Abstract

The study of “gayborhoods”—typically urban neighborhoods or districts identified and/or populated with LGBT populations located mostly in the Global North—is a multidisciplinary field. Scholars, such as Martin P. Levine and Manuel Castells, who were writing near the dawn of the 1980s, are among the field’s early pioneers. It is far from arbitrary that both Levine and Castells were sociologists. Sociology, among other disciplines, was at the forefront of initial research on gay neighborhoods. However, the subfield grew markedly in the 21st century. Lately, there appears to be growing interest for book length sociological analyses on the subject. Sociologists Amin Ghaziani and Jason Orne seperately published recent monographs on gay neighborhoods. Following this trajectory is a new anthology, The Gayborhood: From Sexual Liberation to Cosmopolitan Spectacle, co-edited by Christopher T. Conner and Daniel Okamura.
The Gayborhood features eleven chapters written predominately but not solely by sociologists. The content of the book addresses issues of social change and assimilation (chapters 1, 2, 3, 4, 5, 7, and 11), race and racism (chapters 3, 5, 6, 7, 9, 10, and 11), and concerns of space and community outside the “gayborhood” (chapters 8, 9, 10, and the afterward). The chapters range from observational analyses to more conceptual or theoretical pieces (see chapters 5 and 10, for example). The introduction includes a short discussion on gay neighborhood conflicts, the “post-gay” phenomenon, and the influence of digital technologies.

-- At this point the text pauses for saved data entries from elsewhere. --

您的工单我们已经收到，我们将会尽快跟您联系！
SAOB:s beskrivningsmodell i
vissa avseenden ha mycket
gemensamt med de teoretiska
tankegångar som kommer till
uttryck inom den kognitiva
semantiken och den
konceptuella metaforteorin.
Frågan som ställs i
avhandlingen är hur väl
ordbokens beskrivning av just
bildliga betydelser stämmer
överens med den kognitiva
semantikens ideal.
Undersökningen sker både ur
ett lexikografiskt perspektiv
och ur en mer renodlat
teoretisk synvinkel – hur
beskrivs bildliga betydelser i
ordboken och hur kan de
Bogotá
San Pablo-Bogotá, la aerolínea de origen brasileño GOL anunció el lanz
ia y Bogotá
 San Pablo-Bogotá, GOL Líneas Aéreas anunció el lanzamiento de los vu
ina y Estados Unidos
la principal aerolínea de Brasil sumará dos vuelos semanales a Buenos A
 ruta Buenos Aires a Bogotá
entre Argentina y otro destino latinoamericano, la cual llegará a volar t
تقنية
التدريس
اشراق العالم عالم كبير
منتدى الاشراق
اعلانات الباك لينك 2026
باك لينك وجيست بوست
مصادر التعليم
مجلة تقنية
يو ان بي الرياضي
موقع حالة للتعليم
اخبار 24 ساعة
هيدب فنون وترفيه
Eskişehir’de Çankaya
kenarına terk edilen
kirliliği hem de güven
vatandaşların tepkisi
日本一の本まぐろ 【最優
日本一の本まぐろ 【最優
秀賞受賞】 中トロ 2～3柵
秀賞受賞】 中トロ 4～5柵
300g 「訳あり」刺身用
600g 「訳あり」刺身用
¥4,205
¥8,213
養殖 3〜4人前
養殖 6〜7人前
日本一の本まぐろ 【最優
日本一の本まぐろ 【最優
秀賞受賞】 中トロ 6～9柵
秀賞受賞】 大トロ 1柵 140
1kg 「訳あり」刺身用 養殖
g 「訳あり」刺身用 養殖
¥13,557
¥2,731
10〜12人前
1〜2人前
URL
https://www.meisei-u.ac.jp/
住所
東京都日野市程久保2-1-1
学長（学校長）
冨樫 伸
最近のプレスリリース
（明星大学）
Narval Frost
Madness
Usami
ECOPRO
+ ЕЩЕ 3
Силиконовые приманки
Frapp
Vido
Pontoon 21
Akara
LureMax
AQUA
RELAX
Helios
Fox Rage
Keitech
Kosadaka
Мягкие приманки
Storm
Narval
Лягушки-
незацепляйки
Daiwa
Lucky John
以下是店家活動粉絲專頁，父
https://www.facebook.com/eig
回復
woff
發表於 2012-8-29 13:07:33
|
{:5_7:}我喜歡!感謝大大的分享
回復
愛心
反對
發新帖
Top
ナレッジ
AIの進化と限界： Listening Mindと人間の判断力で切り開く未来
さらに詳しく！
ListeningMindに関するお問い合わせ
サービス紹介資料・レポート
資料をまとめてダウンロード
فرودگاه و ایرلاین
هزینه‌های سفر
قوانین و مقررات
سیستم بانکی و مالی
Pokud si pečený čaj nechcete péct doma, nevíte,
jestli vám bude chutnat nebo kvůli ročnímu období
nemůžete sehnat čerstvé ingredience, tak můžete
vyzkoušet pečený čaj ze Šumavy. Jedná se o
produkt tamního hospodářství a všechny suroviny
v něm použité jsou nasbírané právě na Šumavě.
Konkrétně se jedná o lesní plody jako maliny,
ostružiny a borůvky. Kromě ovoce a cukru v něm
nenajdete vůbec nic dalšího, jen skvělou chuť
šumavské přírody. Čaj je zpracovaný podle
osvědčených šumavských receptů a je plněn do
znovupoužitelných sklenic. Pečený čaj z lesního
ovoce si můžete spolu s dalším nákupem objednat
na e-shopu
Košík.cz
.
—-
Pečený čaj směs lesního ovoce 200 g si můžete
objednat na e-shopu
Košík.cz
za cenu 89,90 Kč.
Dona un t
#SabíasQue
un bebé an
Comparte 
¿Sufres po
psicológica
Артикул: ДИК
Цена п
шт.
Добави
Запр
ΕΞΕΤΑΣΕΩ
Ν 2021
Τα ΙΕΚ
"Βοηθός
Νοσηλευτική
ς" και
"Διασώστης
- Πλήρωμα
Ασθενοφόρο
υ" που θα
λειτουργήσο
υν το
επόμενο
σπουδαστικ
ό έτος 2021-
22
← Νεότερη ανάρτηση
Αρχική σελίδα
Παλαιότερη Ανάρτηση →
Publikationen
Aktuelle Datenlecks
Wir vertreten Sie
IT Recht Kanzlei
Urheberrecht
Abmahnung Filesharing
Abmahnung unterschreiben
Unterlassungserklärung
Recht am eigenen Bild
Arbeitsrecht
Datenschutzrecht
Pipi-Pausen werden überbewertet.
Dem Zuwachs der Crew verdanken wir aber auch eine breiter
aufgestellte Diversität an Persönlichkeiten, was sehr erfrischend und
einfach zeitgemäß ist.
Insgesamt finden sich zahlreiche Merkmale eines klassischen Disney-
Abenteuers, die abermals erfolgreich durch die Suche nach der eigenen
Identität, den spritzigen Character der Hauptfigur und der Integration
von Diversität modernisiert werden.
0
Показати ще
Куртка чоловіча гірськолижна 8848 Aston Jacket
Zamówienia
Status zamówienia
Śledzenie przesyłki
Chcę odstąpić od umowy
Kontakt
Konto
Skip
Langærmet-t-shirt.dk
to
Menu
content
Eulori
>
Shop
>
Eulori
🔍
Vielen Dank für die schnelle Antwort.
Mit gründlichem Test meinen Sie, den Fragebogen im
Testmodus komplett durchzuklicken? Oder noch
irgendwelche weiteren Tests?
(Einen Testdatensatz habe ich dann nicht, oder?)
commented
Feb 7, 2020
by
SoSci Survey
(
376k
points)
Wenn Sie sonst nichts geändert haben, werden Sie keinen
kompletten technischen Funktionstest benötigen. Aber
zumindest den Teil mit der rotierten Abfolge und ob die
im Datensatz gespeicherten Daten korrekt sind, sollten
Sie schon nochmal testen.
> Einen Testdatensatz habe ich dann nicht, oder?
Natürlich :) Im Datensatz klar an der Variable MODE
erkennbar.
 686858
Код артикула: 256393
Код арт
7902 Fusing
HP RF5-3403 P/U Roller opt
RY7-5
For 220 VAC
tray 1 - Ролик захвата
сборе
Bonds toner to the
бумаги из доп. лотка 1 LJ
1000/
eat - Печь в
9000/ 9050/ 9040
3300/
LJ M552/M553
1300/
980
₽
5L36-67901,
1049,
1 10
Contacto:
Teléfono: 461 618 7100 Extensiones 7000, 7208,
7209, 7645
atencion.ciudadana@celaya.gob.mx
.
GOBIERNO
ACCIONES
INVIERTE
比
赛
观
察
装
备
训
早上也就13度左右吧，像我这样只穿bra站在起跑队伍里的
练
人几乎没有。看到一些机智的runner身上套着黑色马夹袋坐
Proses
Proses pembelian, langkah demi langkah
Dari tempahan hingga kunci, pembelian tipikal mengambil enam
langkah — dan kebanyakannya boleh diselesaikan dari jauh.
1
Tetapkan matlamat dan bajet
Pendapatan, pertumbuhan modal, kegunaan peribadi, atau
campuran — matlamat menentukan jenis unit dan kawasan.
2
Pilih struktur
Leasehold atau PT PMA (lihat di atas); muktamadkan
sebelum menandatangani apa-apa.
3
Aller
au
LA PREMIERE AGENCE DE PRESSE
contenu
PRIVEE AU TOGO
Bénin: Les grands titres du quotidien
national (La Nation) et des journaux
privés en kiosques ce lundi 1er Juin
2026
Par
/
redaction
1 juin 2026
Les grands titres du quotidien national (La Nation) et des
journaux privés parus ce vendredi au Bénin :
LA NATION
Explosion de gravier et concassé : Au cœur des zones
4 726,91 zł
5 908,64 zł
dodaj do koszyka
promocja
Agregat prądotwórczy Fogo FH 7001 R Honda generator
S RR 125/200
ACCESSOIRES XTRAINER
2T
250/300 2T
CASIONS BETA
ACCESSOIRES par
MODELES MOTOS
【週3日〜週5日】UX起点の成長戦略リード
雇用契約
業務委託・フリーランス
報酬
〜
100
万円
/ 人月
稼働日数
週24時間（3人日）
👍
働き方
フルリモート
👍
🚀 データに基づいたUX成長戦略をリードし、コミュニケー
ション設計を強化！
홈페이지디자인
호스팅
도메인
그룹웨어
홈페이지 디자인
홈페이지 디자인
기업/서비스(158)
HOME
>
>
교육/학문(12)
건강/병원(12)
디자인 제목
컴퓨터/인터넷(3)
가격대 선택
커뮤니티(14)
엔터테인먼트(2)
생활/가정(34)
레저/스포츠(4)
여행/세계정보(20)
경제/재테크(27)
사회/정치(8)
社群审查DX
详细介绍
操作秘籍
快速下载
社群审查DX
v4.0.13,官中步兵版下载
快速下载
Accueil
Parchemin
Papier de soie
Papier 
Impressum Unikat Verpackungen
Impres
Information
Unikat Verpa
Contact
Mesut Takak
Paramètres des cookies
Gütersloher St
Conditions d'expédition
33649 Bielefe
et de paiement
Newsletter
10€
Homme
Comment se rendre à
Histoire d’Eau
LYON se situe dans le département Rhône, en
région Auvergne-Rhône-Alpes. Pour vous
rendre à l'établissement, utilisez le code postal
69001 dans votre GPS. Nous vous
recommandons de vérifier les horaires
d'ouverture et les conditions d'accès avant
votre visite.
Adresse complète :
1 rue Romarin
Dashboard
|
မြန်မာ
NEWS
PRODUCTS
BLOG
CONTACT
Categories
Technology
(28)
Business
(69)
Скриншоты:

The chapters on assimilation and social change approach the ideas from different angles, including the discordant beliefs and behaviors of heterosexual residents in Chicago’s gay neighborhoods (chapters 1), on gay bar district transformations in San Francisco (chapter 2), broader historical change of queer collective sex spaces in New York City (chapter 4), the experience of a gay singleton in “gay scenes” (chapter 5), how black queer residents of D.C.’s Shaw/U Street corridor dealt with an increase in white queer residency (chapter 7), and the changing beliefs of gay men who patronize gay bars in Boystown (chapter 11). The chapters on race and racism include work on how queer men of color navigate San Francisco’s gay white spaces (chapter 6), how queer people of color in Chicago engage in “street corner practices” to make a local gay neighborhood more accessible (chapter 7), and racial conflicts between predominately white gay male residents and queer youth of color in Boystown (chapters 3 and 11), among others. Finally, the chapters on gay space and community outside the “gayborhood” include the experiences of two-mother families in Poland (chapter 8), on trans youth and digital media (chapter 9), on gay men and gay dating apps (chapter 10), and a journalistic account of one gay man’s journey to create LGBT community beyond the “gayborhood” serving as the afterward.
The diversity of subject matter and method, elucidation of social dynamics, and application of theory is impressive. For those looking for a book that gives you a sample of the different approaches that the “gayborhood” and its features are currently being studied primarily within but also outside sociology, The Gayborhood is bountiful: from gay bar districts to dating applications. While the book’s empirical chapters are largely qualitative, they run the gamut from content analyses to participant observation to various interview-based methods, and some chapters combine several of these methods. The book particularly flourishes at illuminating processes of social change and/or inequality. In the first chapter, for example, Adriana Brodyn and Ghaziani explore a disconnect between Chicago heterosexual “gayborhood” residents support for the lesbian and gay community and their lack of “behavioral backing.” The authors identify the residents using a collection of viewpoints or communicative devices to manage the quandary, which both minimized gay oppression and reinforced heterosexual dominance. As Brodyn and Ghaziani write, “Acceptance does not displace prejudice; it recrafts it into subtler forms” (p. 33). The book also succeeds in applying or extending the ideas of social theorists to the terrain of the “gayborhood,” such as those of Elijah Anderson (chapter 7), Pierre Bourdieu (chapters 1, 2, and 6), Lisa Duggan (chapters 1, 2, 4, 5, 10, and 11), Erving Goffman (chapter 1, 2, 5, 8, 9, and 10), and Gayle Rubin (chapters 1, 2, 4, and 11), among others.
Where readers may find the collection wanting is in international representation. With a few exceptions, the book lacks an international scope, largely focused on the three “quintessential” U.S. gay metropolitan areas of New York City, San Francisco, and Chicago. There is also a noticeable gap in focus on queer-women-centric spaces or districts. More contributors specifically centered on queer or trans women’s relation to the “gayborhood” or space, more generally, could have broadened the book’s purview. Despite this, The Gayborhood is a valuable contribution to the study of gay neighborhoods, helping to map the growing body of scholarship on LGBT-identified localities. The book’s chapters could be assigned for undergraduate or graduate courses in sexualities, LGBT studies, and urban research. The book will be particularly helpful for scholars who study queer life, the intersection of sexuality and race, and space.